I didn't think I'd see so much heat in a computer discussion before. Heh.

And perhaps my 2 cents really isn't helpful, but what if you just ditch Ubuntu and use Windows 7 as your daily driver? It's really easier to have just 1 OS.

Or you could wait for Valve to finish developing Steam for Linux and try to get the Creative Suite on Wine? (However I'm sure CS on Wine would be painful.)


----------



## CannonFodder (Dec 28, 2012)

shteev said:


> I didn't think I'd see so much heat in a computer discussion before. Heh.
> 
> And perhaps my 2 cents really isn't helpful, but what if you just ditch Ubuntu and use Windows 7 as your daily driver? It's really easier to have just 1 OS.
> 
> Or you could wait for Valve to finish developing Steam for Linux and try to get the Creative Suite on Wine? (However I'm sure CS on Wine would be painful.)


I pretty much am already waiting for more steam games to come out for linux.
Speaking of Steam and linux when are more games coming out for it anyhow?

CS6 works like crap on wine.


----------



## shteev (Dec 28, 2012)

Valve has to finish the Steam client (don't think they're quite done yet) and then port their Source games over. Not sure what the deal is with non-Valve games - I'm assuming most big titles won't be ported over and that you'll mainly see indies go on Linux.


----------



## CannonFodder (Dec 28, 2012)

shteev said:


> Valve has to finish the Steam client (don't think they're quite done yet) and then port their Source games over. Not sure what the deal is with non-Valve games - I'm assuming most big titles won't be ported over and that you'll mainly see indies go on Linux.
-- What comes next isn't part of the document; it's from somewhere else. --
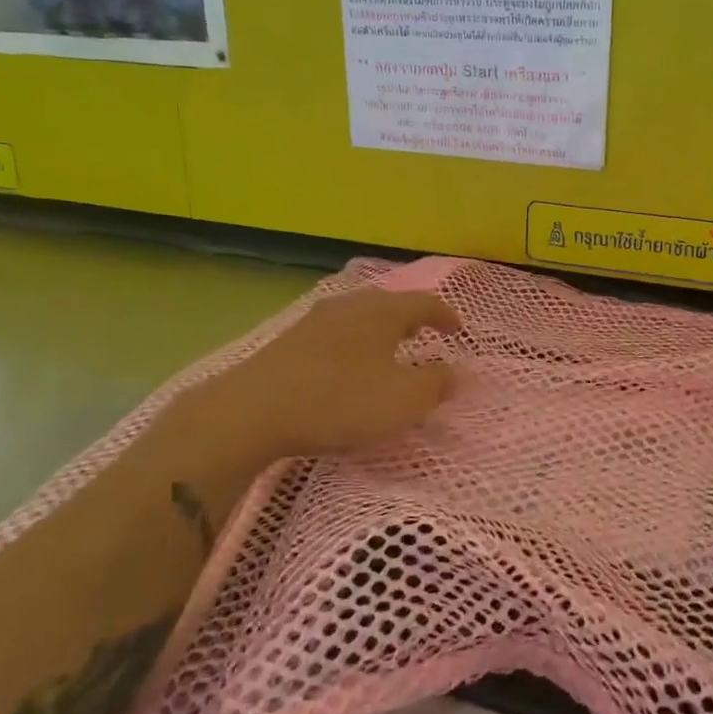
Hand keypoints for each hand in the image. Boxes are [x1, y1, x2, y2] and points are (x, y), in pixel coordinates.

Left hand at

Yeah that's what I'm thinking is going to happen as well.  However that does give hope that future titles will be developed for linux as well.


----------



## shteev (Dec 28, 2012)

Yeah. At least we can count on future Valve titles being on Linux. Counter Dota Fortress 3, anyone?


----------



## Runefox (Dec 29, 2012)

I wasn't aware that a virtual machine counted as anything other than a single PC for licensing purposes, and I've never heard of anyone saying "don't virtualize our software, yo".


----------



## Leafblower29 (Jan 7, 2013)

The Ubuntu installer adds Windows 7 to GRUB automatically.


----------